If Kamala had had one wish, in those early years, it was for a shorter commute to her work, which still took her an hour and a half each day. But, perhaps because she accepted the routine without complaint, the gods took pity upon her and, with their palms raised in benediction and gentle smiles upon their faces, they addressed themselves to the blisters on her feet and moved the city closer.

She had lived here for eight years.

He would come, her brother, and he would not see the nest that had kept her safe and cherished all these years; he would notice the peeling paint on the walls and the small size of the room and disparage her and all that she held dear, for that was what he had always done—and why should the intervening years have changed his character?

He was to attend the wedding of his wife’s connection, a cousin; Kamala wished that it was his wife attending instead of him. They, at least, had maintained a steady, affectionate communication over the years, with brief phone calls, first made from the STD phone booth at the corner and, later, from her newly acquired cellphone, which was cheaper.

She wondered, all of a fidget, whether she should buy a can of paint and put Narayan to work. Should she buy new clothes for both of them? The relentless profusion of such thoughts eventually annoyed her. What nonsense, she thought. Why should she do any of these things? Let him come. Let him say what he will. Let him poke his nose in the air and click his tongue and shake his head and make his hurtful comments. Let him.

Nevertheless, she found herself approaching the visit with an air of going into battle.
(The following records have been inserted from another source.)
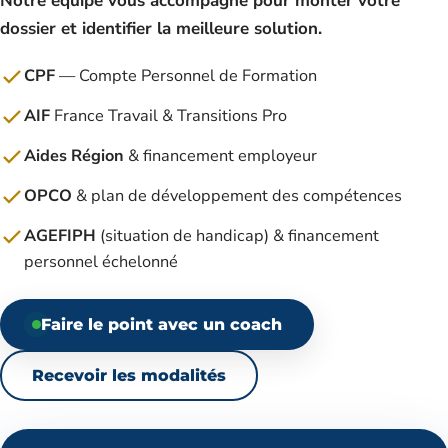
Notre équipe vous accompagne pour monter votre
dossier et identifier la meilleure solution.
CPF
— Compte Personnel de Formation
AIF
France Travail & Transitions Pro
Aides Région
& financement employeur
OPCO
& plan de développement des compétences
AGEFIPH
(situation de handicap) & financement
personnel échelonné
Faire le point avec un coach
Recevoir les modalités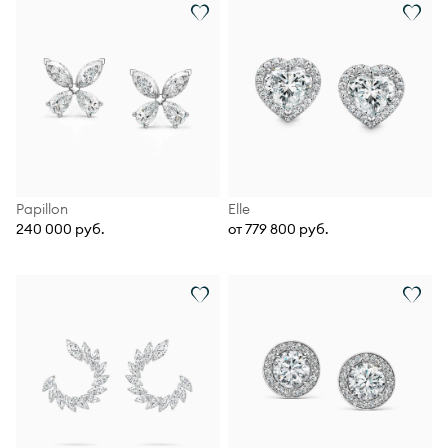
Papillon
Elle
240 000 руб.
от 779 800 руб.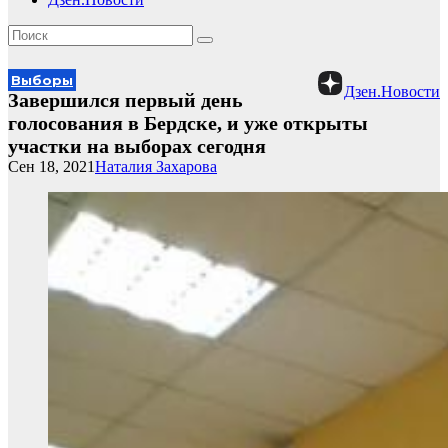
Выборы
Дзен.Новости
Завершился первый день
голосования в Бердске, и уже открыты
участки на выборах сегодня
Сен 18, 2021
Наталия Захарова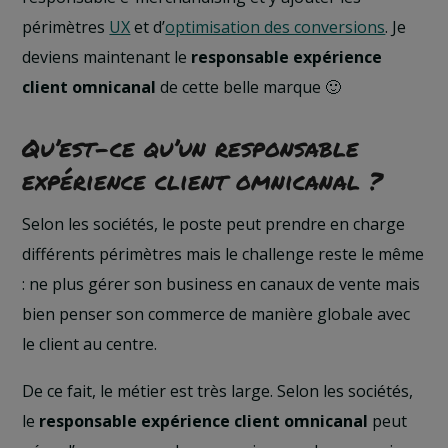
périmètres
UX
et d’
optimisation des conversions
. Je
deviens maintenant le
responsable expérience
client omnicanal
de cette belle marque 🙂
Qu’est-ce qu’un responsable
expérience client omnicanal ?
Selon les sociétés, le poste peut prendre en charge
différents périmètres mais le challenge reste le même
: ne plus gérer son business en canaux de vente mais
bien penser son commerce de manière globale avec
le client au centre.
De ce fait, le métier est très large. Selon les sociétés,
le
responsable expérience client omnicanal
peut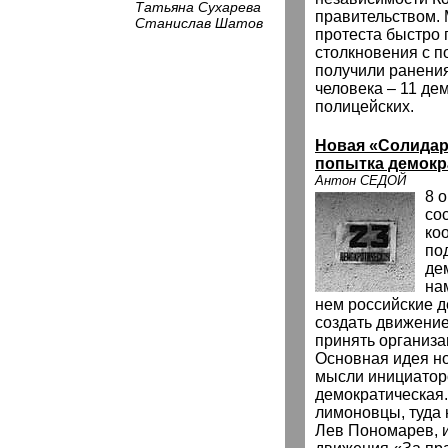
Татьяна Сухарева
правительством.
Станислав Шатов
протеста быстро 
столкновения с п
получили ранени
человека – 11 де
полицейских.
Новая «Солидар
попытка демокр
Антон СЕДОЙ
8 
со
ко
по
де
на
нем российские 
создать движени
принять организ
Основная идея но
мысли инициатор
демократическая.
лимоновцы, туда н
Лев Пономарев, 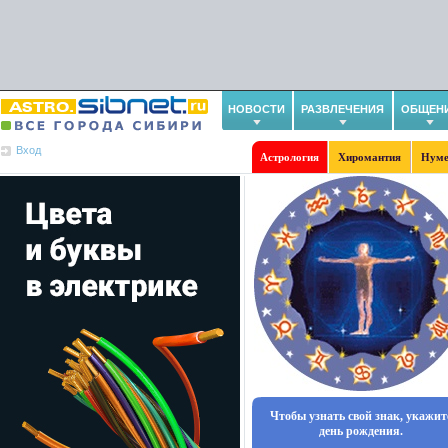
НОВОСТИ
РАЗВЛЕЧЕНИЯ
ОБЩЕН
Вход
Астрология
Хиромантия
Нуме
Чтобы узнать свой знак, укажит
день рождения.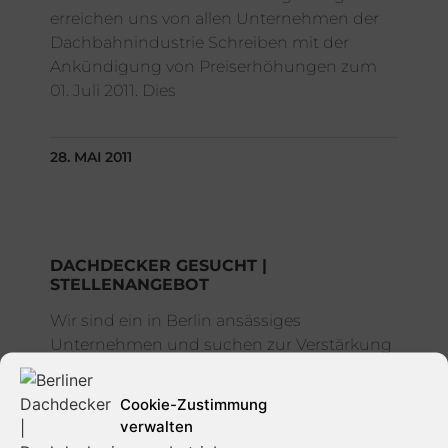
erreichen uns von allen Unternehmen der
Dachbahnindustrie Schreiben mit der
Ankündigung von Preiserhöhungen zum
01. Juli 2011. Dies
28. MAI 2011
DACHDECKER GESUCHT |
STELLENANGEBOT
Wir sind ein in Berlin ansässiges
Unternehmen und suchen zur Verstärkung
unseres Teams ab sofort einen –
Dachdecker – Dach-, Wand- und
Cookie-Zustimmung
Abdichtungstechnik in Vollzeit.
verwalten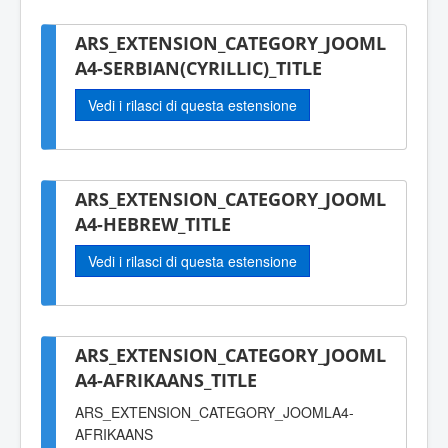
ARS_EXTENSION_CATEGORY_JOOML
A4-SERBIAN(CYRILLIC)_TITLE
Vedi i rilasci di questa estensione
ARS_EXTENSION_CATEGORY_JOOML
A4-HEBREW_TITLE
Vedi i rilasci di questa estensione
ARS_EXTENSION_CATEGORY_JOOML
A4-AFRIKAANS_TITLE
ARS_EXTENSION_CATEGORY_JOOMLA4-
AFRIKAANS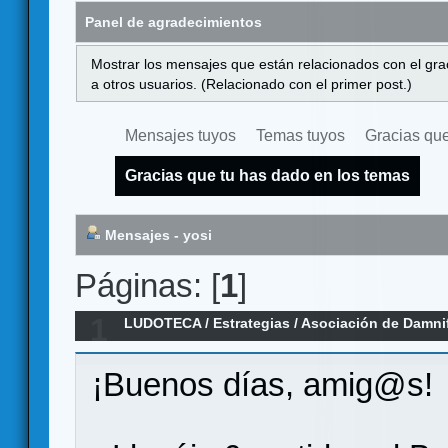
Panel de agradecimientos
Mostrar los mensajes que están relacionados con el gra
a otros usuarios. (Relacionado con el primer post.)
Mensajes tuyos
Temas tuyos
Gracias que
Gracias que tu has dado en los temas
Mensajes - yosi
Páginas: [
1
]
1
LUDOTECA
/
Estrategias
/
Asociación de Damnif
¡Buenos días, amig@s!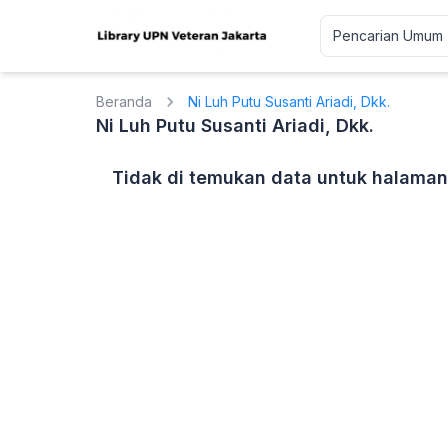
Beranda
Ni Luh Putu Susanti Ariadi, Dkk.
Ni Luh Putu Susanti Ariadi, Dkk.
Tidak di temukan data untuk halaman 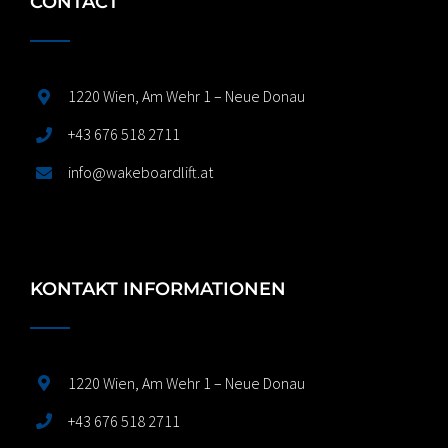
CONTACT
1220 Wien, Am Wehr 1 – Neue Donau
+43 676 518 2711
info@wakeboardlift.at
KONTAKT INFORMATIONEN
1220 Wien, Am Wehr 1 – Neue Donau
+43 676 518 2711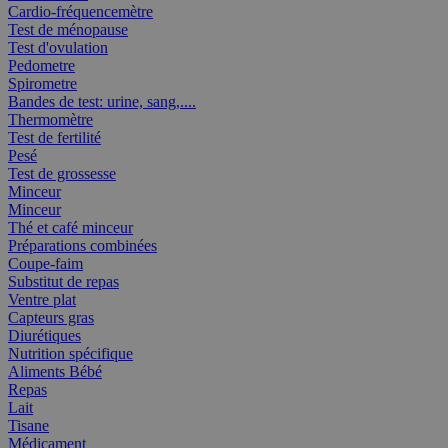
Cardio-fréquencemètre
Test de ménopause
Test d'ovulation
Pedometre
Spirometre
Bandes de test: urine, sang,....
Thermomètre
Test de fertilité
Pesé
Test de grossesse
Minceur
Minceur
Thé et café minceur
Préparations combinées
Coupe-faim
Substitut de repas
Ventre plat
Capteurs gras
Diurétiques
Nutrition spécifique
Aliments Bébé
Repas
Lait
Tisane
Médicament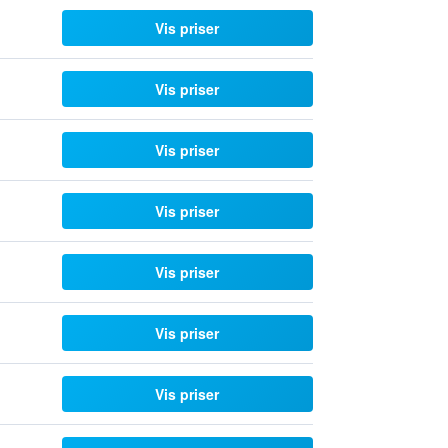
Vis priser
Vis priser
Vis priser
Vis priser
Vis priser
Vis priser
Vis priser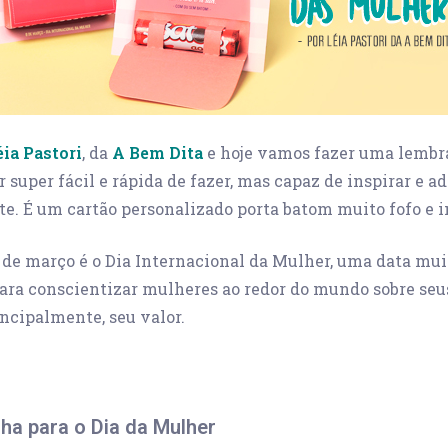
éia Pastori
, da
A Bem Dita
e hoje vamos fazer uma lembr
 super fácil e rápida de fazer, mas capaz de inspirar e a
e. É um cartão personalizado porta batom muito fofo e i
8 de março é o Dia Internacional da Mulher, uma data mui
ara conscientizar mulheres ao redor do mundo sobre seus
incipalmente, seu valor.
ha para o Dia da Mulher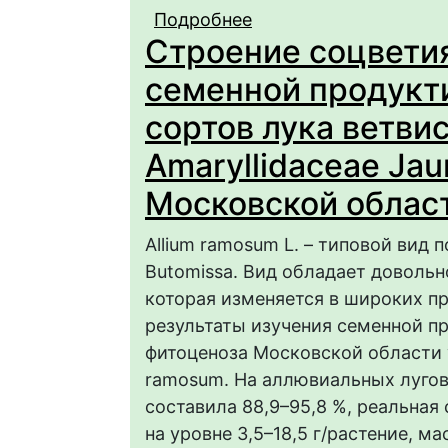
Подробнее
о Эмбриологические 
Строение соцветия
(Laburnum anagyroides
семенной продукт
сортов лука ветвис
Amaryllidaceae Jaum
Московской облас
Allium ramosum L. – типовой вид п
Butomissa. Вид обладает доволь
которая изменяется в широких пр
результаты изучения семенной п
фитоценоза Московской области 
ramosum. На аллювиальных лугов
составила 88,9–95,8 %, реальная
на уровне 3,5–18,5 г/растение, мас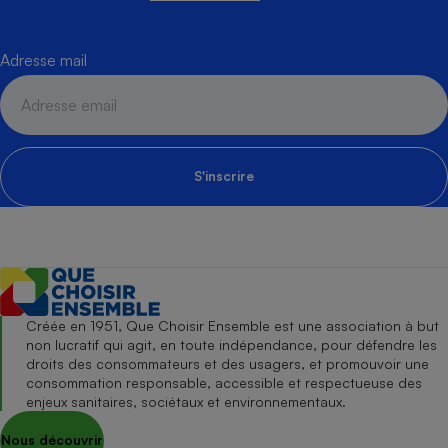
Adresse mail
S'inscrire
Créée en 1951, Que Choisir Ensemble est une association à but
non lucratif qui agit, en toute indépendance, pour défendre les
droits des consommateurs et des usagers, et promouvoir une
consommation responsable, accessible et respectueuse des
enjeux sanitaires, sociétaux et environnementaux.
Nous découvrir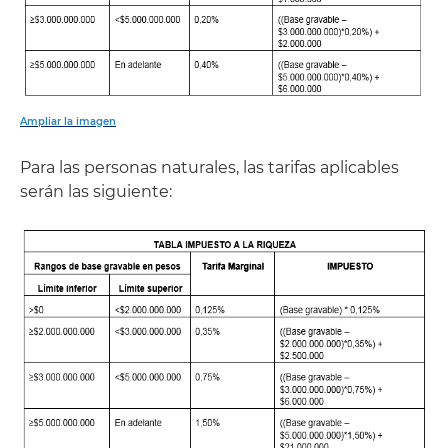
Ampliar la imagen
Para las personas naturales, las tarifas aplicables
serán las siguiente: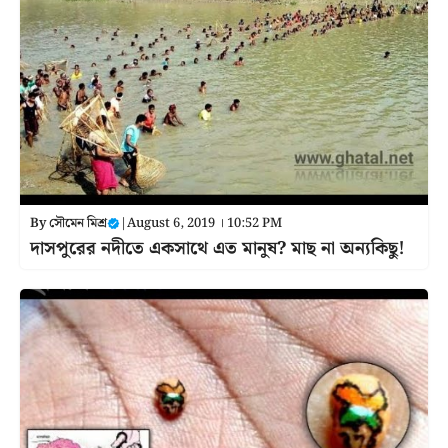
By
সৌমেন মিশ্র
|
August 6, 2019 । 10:52 PM
দাসপুরের নদীতে একসাথে এত মানুষ? মাছ না অন্যকিছু!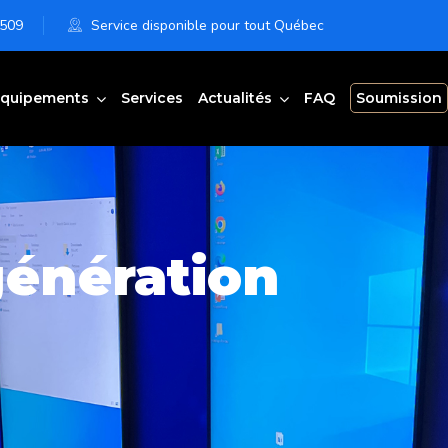
6509
Service disponible pour tout Québec
quipements
Services
Actualités
FAQ
Soumission
génération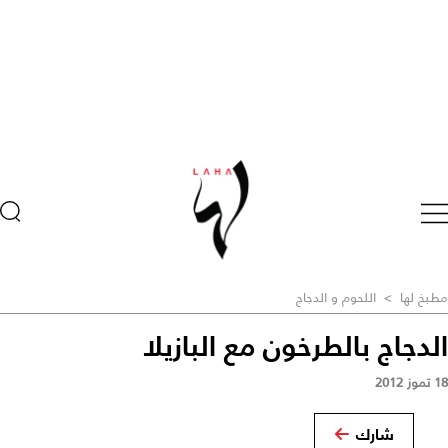
مطبخ لها
>
اللحوم و الدجاج
الدجاج بالطرخون مع البازيلا
18 تموز 2012
شارك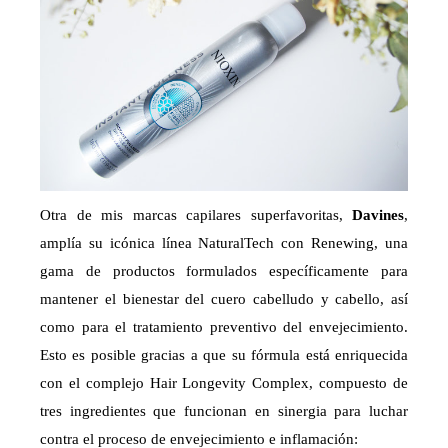
Otra de mis marcas capilares superfavoritas,
Davines
,
amplía su icónica línea NaturalTech con Renewing, una
gama de productos formulados específicamente para
mantener el bienestar del cuero cabelludo y cabello, así
como para el tratamiento preventivo del envejecimiento.
Esto es posible gracias a que su fórmula está enriquecida
con el complejo Hair Longevity Complex, compuesto de
tres ingredientes que funcionan en sinergia para luchar
contra el proceso de envejecimiento e inflamación: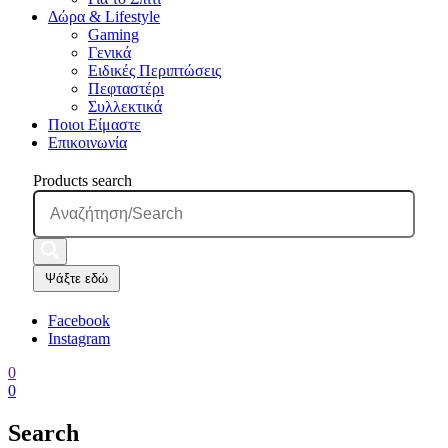
Δώρα & Lifestyle
Gaming
Γενικά
Ειδικές Περιπτώσεις
Πεφταστέρι
Συλλεκτικά
Ποιοι Είμαστε
Επικοινωνία
Products search
Ψάξτε εδώ
Facebook
Instagram
0
0
Search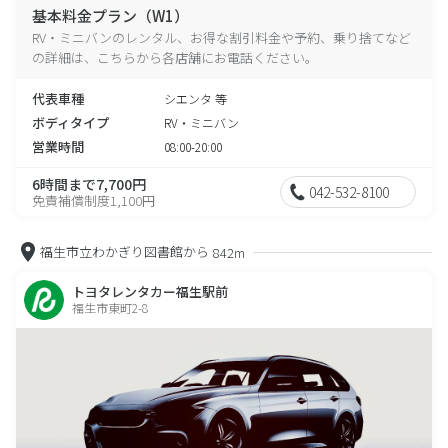
基本料金プラン（W1）
RV・ミニバンのレンタル、お得な割引料金や予約、乗り捨てなど
の詳細は、こちらから各店舗にお電話ください。
代表車種
シエンタ 等
ボディタイプ
RV・ミニバン
営業時間
08:00-20:00
6時間まで7,700円
042-532-8100
免責補償制度1,100円
福生市立わかぎり図書館から
842m
トヨタレンタカー福生駅前
福生市東町2-8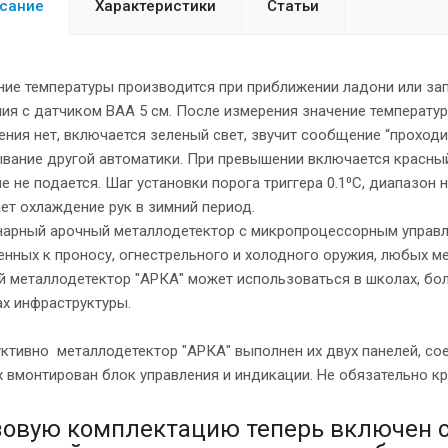
сание
Характеристики
Статьи
ие температуры производится при приближении ладони или зап
ия с датчиком BAA 5 см. После измерения значение температур
ния нет, включается зеленый свет, звучит сообщение “проходит
вание другой автоматики. При превышении включается красный 
е не подается. Шаг установки порога триггера 0.1⁰С, диапазон 
ет охлаждение рук в зимний период.
арный арочный металлодетектор с микропроцессорным управл
нных к проносу, огнестрельного и холодного оружия, любых м
 металлодетектор "АРКА" может использоваться в школах, бол
х инфраструктуры.
ктивно металлодетектор "АРКА" выполнен их двух панелей, со
 вмонтирован блок управления и индикации. Не обязательно кре
зовую комплектацию теперь включен с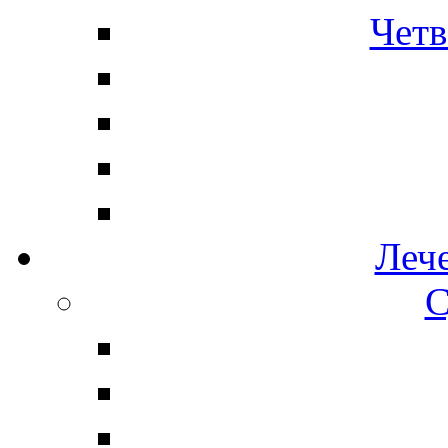
Четв
Леч
С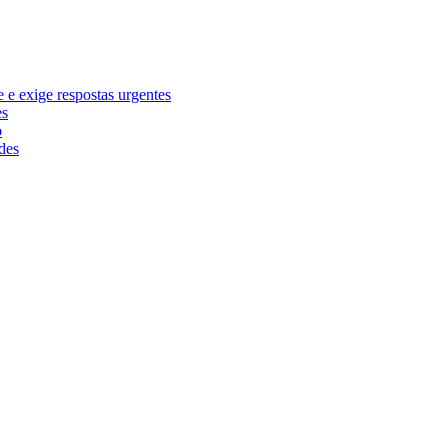
e exige respostas urgentes
es
o
des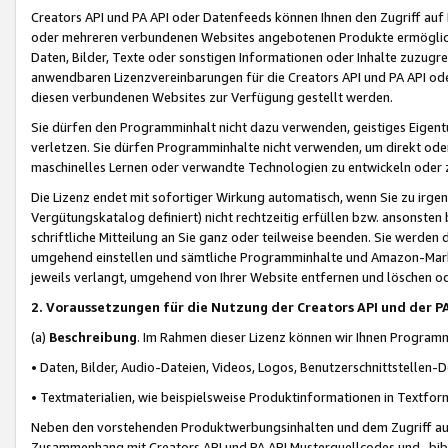
Creators API und PA API oder Datenfeeds können Ihnen den Zugriff auf D
oder mehreren verbundenen Websites angebotenen Produkte ermögliche
Daten, Bilder, Texte oder sonstigen Informationen oder Inhalte zuzugre
anwendbaren Lizenzvereinbarungen für die Creators API und PA API od
diesen verbundenen Websites zur Verfügung gestellt werden.
Sie dürfen den Programminhalt nicht dazu verwenden, geistiges Eigent
verletzen. Sie dürfen Programminhalte nicht verwenden, um direkt ode
maschinelles Lernen oder verwandte Technologien zu entwickeln oder zu
Die Lizenz endet mit sofortiger Wirkung automatisch, wenn Sie zu irg
Vergütungskatalog definiert) nicht rechtzeitig erfüllen bzw. ansonsten
schriftliche Mitteilung an Sie ganz oder teilweise beenden. Sie werden
umgehend einstellen und sämtliche Programminhalte und Amazon-Marke
jeweils verlangt, umgehend von Ihrer Website entfernen und löschen od
2. Voraussetzungen für die Nutzung der Creators API und der P
(a)
Beschreibung
. Im Rahmen dieser Lizenz können wir Ihnen Programmi
• Daten, Bilder, Audio-Dateien, Videos, Logos, Benutzerschnittstellen-
• Textmaterialien, wie beispielsweise Produktinformationen in Textfor
Neben den vorstehenden Produktwerbungsinhalten und dem Zugriff auf 
Zusammenhang mit Creators API und PA API Musterquellcodes und -bibli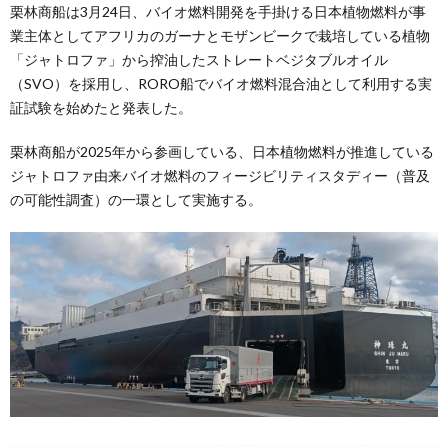
栗林商船は3月24日、バイオ燃料開発を手掛ける日本植物燃料が事
業主体としてアフリカのガーナとモザンビークで栽培している植物
「ジャトロファ」から搾油したストレートベジタブルオイル
（SVO）を採用し、RORO船でバイオ燃料混合油として利用する実
証試験を始めたと発表した。
栗林商船が2025年から参画している、日本植物燃料が推進している
ジャトロファ由来バイオ燃料のフィージビリティスタディー（普及
の可能性調査）の一環として実施する。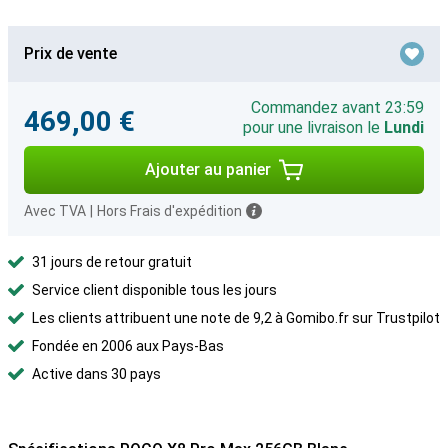
Prix de vente
Commandez avant 23:59
469,00 €
pour une livraison le
Lundi
Ajouter au panier
Avec TVA
|
Hors Frais d'expédition
31 jours de retour gratuit
Service client disponible tous les jours
Les clients attribuent une note de 9,2 à Gomibo.fr sur Trustpilot
Fondée en 2006 aux Pays-Bas
Active dans 30 pays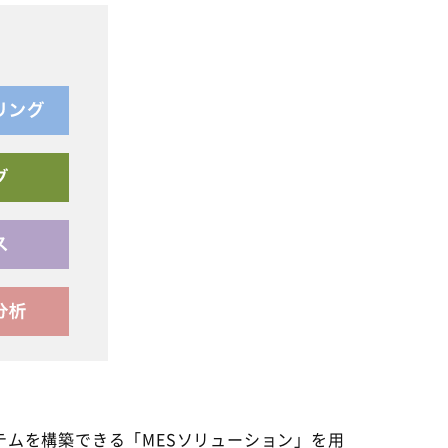
テムを構築できる「MESソリューション」を用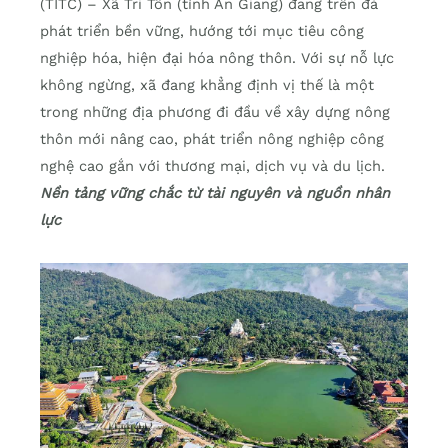
(TITC) – Xã Tri Tôn (tỉnh An Giang) đang trên đà
phát triển bền vững, hướng tới mục tiêu công
nghiệp hóa, hiện đại hóa nông thôn. Với sự nỗ lực
không ngừng, xã đang khẳng định vị thế là một
trong những địa phương đi đầu về xây dựng nông
thôn mới nâng cao, phát triển nông nghiệp công
nghệ cao gắn với thương mại, dịch vụ và du lịch.
Nền tảng vững chắc từ tài nguyên và nguồn nhân
lực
Her brother would actually be
spending less than a day with her: he would arrive on the night bus and proceed directly to the wedding location, finding his way to Kamala’s house only after the morning’s festivities and lunch were completed. He would eat his evening meal with them, spend the night, and be off the following morning on the seven-hour bus ride back home to the village.

On the day of the visit, Narayan, noting the militant air with which she cooked the evening meal, opened his mouth and wisely shut it without comment, washing dishes and meekly changing into the shirt his mother gave him (his second best) and not arguing when she told him not to wander off with his friends but to stay put in the courtyard until his uncle should arrive.

Her brother arrived in the early hours of Sunday afternoon in the smart polyester shirt and pants he had donned for the wedding, a slight smattering of gray in his hair the only visible marker of the years that had passed since their last meeting. His first comment was positive: he exclaimed over how tall Narayan had become: “Taller than me soon, I think.” He then looked Kamala up and down. “You look well,” he pronounced, as though making an important diagnosis. Kamala felt herself relax slightly. She showed him about her room and the courtyard; he made no comment.